Throughout my experience in Cloud Economics consulting, I have encountered many cases in which the run-cost of cloud workloads are underestimated by customers.

When these underestimated cloud expenses are incorporated into the budget, it often leads to a scenario where the cloud budget is depleted before the close of the fiscal year. This causes many organizations to lose momentum for cloud adoption and necessitates a reactive scramble to address the issue through cost optimization.

This reactive response often manifests as Finance reaching out to Cloud Engineering, requesting a cost optimization investigation and seeking to understand why cloud expenses exceeded budget. However, these efforts often encounter challenges such as:

Cloud Engineering is preoccupied with meeting deadlines for other essential projects and hesitates to prioritize cost optimization over the needs of other business stakeholders.
Cloud Engineering may be averse to making changes to customer-facing environments that can yield cost savings, citing previous negative experiences.
Some Cloud Engineering teams lack expertise in cost optimization methods and tools.
The project team who created the budget and deployed the infrastructure may no longer be around or available.
It is difficult to understand who and what is driving the cost overrun due to a lack of a clear account or tagging strategy

As interesting as it would be to deep dive into why optimization efforts are typically slowed, this blog post will focus on why cloud workload costs are underestimated in the first place.

Hopefully in reading this post you'll be more aware of what drives cloud costs to be underestimated.

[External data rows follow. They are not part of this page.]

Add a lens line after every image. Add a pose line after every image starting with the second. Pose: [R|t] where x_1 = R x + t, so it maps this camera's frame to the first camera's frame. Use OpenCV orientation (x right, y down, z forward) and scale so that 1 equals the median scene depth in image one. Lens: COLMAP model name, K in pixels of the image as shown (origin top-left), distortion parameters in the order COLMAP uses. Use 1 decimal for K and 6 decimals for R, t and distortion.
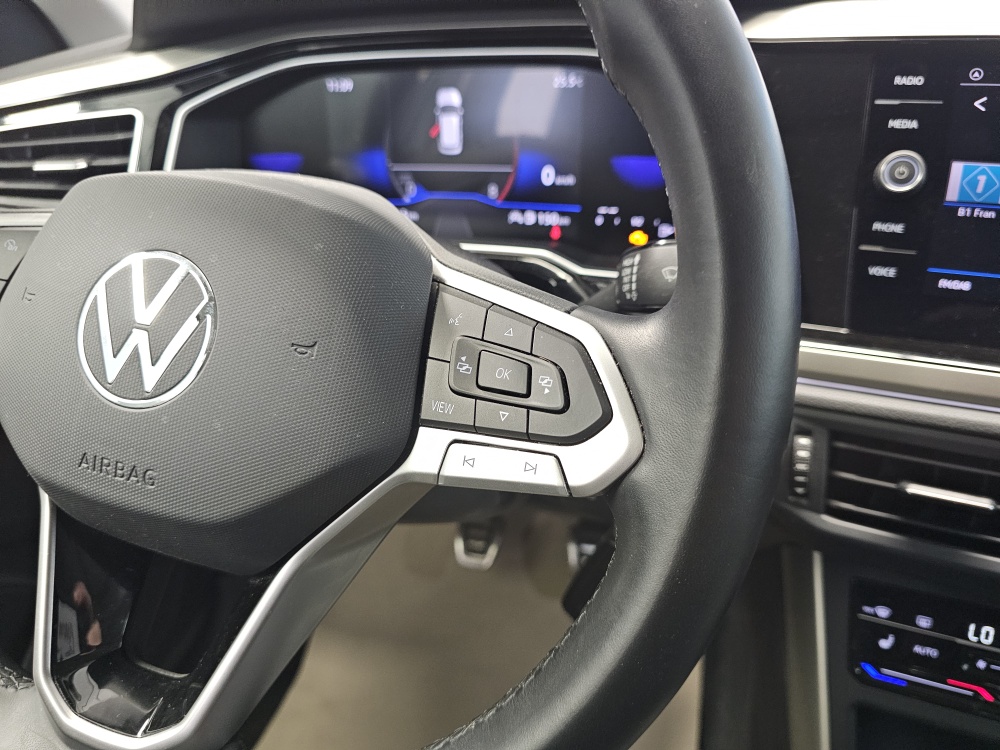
lens RADIAL K [[685.5, 0, 519.6], [0, 685.5, 375.8], [0, 0, 1]] dist [0.004457, -0.031086]
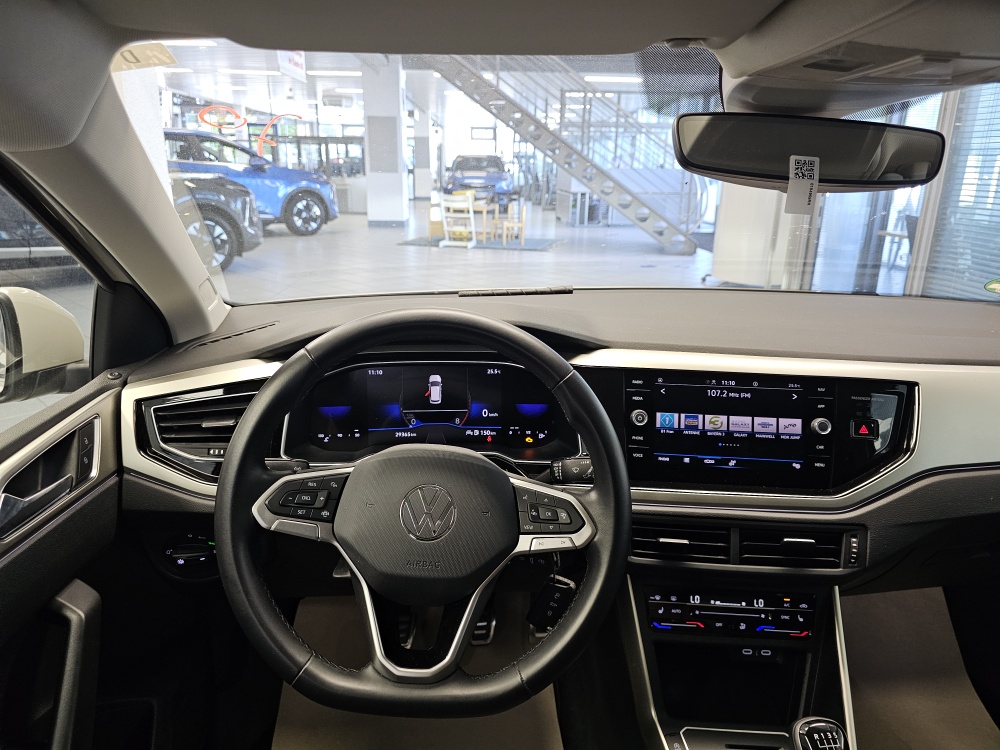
lens RADIAL K [[680.1, 0, 501.0], [0, 680.1, 364.6], [0, 0, 1]] dist [0.027312, -0.034330]
pose [[0.941459, -0.043821, 0.334267, -0.800409], [0.105966, 0.979728, -0.170014, -0.107970], [-0.320041, 0.195482, 0.927017, -1.281295]]
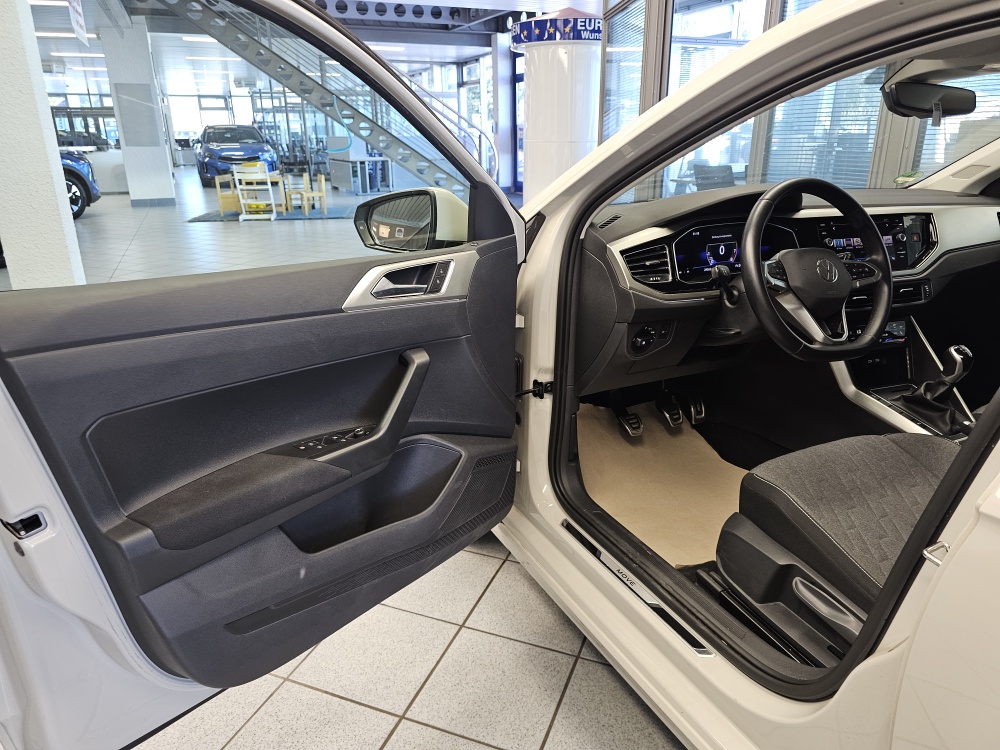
lens RADIAL K [[680.1, 0, 501.0], [0, 680.1, 364.6], [0, 0, 1]] dist [0.027312, -0.034330]
pose [[0.746854, -0.181850, 0.639640, -4.568572], [0.284167, 0.956911, -0.059748, 0.177589], [-0.601214, 0.226388, 0.766349, -1.216208]]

Pressure and incentive to produce a low cost estimate

Pressure and incentive to produce low cost estimates is a common driver of underestimates. Cases where I've seen this include:

A cloud vendor is responding to a request for proposal and is compelled to submit a low-cost bid in order to improve chances of winning the contract.
A cloud partner is looking to justify migration to cloud, and wants to show the cost savings as part of the business case for the move.
A team wants to have a project approved so estimates are intentionally kept within some financial approval threshold.

In all three scenarios, while the final figures may be technically feasible, aggressive assumptions around the model sets a very high bar for execution which makes it difficult to achieve.

Inaccurate assumptions

Whether due to incentive to produce a low cost estimate or inexperience in budgeting cloud costs, I've seen inaccurate assumptions lead to insufficient cloud budget. Here are two examples.

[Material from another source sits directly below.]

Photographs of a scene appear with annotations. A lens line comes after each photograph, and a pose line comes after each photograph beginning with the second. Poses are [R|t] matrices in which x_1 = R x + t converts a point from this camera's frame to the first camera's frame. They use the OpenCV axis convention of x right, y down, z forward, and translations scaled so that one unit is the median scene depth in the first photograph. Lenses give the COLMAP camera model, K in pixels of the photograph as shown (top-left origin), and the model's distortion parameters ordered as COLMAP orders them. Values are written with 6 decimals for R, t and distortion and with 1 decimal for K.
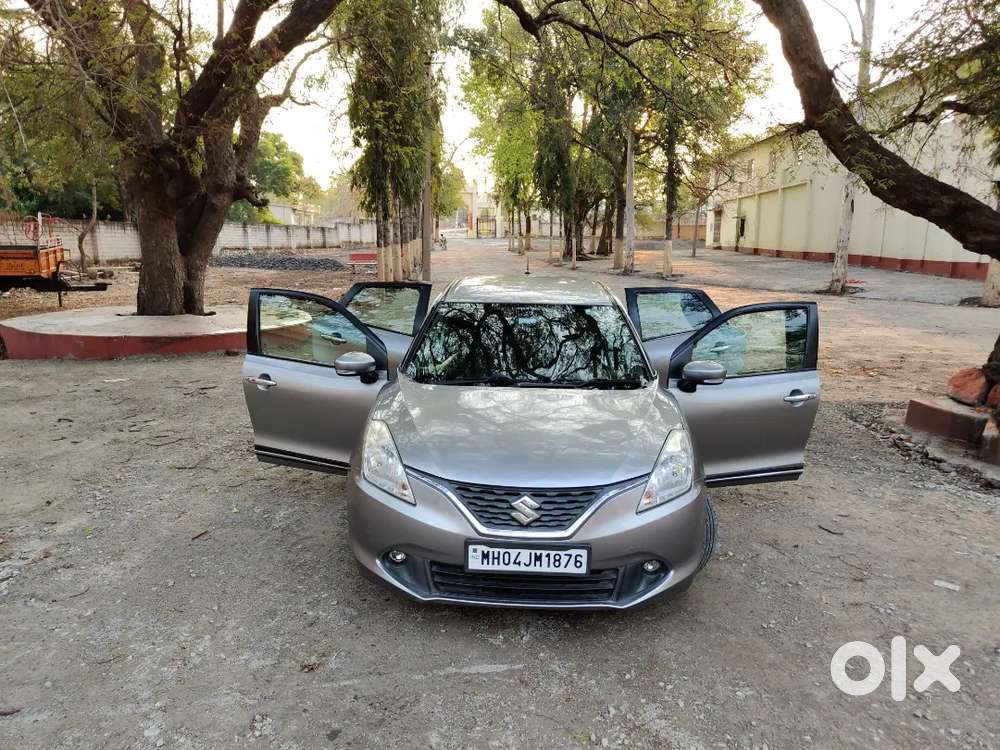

Non-production environment assumptions
Non-production environments can typically be sized smaller than production and its compute and database resources can be turned off outside of work hours (saving 50% to 70%). This can lead cost modellers to estimate that dev/test will cost around 30% of production.

Based on observing hundreds of live environments, although dev/test can cost at little as 10% of production (after optimization efforts), more typically their costs hover around 50% to 80% of production cost. Prior to optimization efforts, non-production environments tend to:

Be kept on 24/7. Switching off non-production requires new tooling, process, and change management
Be sized to match production. This is both for testing convenience and adherence to legacy policies that do not prioritise cost efficiency

Reservation assumptions
'Reservations' that provide discount in exchange for commitment exist on all major cloud providers. Examples include AWS and Azure Savings Plans, AWS and Azure RIs, and GCP CUDs. In modelling the impact of reservations, three key variables drive the final cost result.

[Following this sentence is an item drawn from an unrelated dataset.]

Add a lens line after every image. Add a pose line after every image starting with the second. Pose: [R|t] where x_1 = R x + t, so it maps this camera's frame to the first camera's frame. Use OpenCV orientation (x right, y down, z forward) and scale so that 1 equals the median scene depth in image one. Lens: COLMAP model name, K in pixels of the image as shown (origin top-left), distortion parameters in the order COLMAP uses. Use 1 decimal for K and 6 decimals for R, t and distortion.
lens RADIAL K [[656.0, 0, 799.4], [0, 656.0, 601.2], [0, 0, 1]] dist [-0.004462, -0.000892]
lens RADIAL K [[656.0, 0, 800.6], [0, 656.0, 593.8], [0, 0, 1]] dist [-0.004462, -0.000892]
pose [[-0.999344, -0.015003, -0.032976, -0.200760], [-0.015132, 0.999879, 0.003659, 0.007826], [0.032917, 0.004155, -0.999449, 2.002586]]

Assumption	Cost model with aggressive or overly-optimistic assumptions	Average enterprise environment
Commitment term and discount rate	3-year reservation saving 50% to 70%	Mix of 1-year and 3-year reservations saving 35% on average
Reservation coverage. i.e., how much of the resources will be covered, and thus, discounted by a reservation	100% coverage	60% for compute and 20% for databases
Reservation utilization. i.e., how much of the reservation will actually be used	100% utilization	90% to 95% utilization
Final saving	50% to 70% lower vs. on-demand costs	20% to 25% lower vs. on-demand costs

Forgetting to include key cost items

Another way that cost estimates can be too low is by forgetting to include certain cost line-items. Here are some cost line items I've seen customers forget to include:

Development and testing
Data Transfer, which can be within regions, between regions, out to internet, and from/to on-premises data centers
VPC (Virtual Private Cloud), logging (e.g. CloudWatch), and load balancing
Support costs

To avoid underestimates and cloud budget overruns consider:

Checking if any of the above 'lessons learned' apply in your case and adjust the model/budget accordingly
Use a cloud pricing guide and checklist
Add some cost contingency to the budget
Have an independent expert review the cost model, and/or
Apply 'FinOps' practices and ensure engineering teams that generate the spend are aware of the budget

Hopefully this post will help you avoid future cases of cloud cost underestimates and potential cost overruns.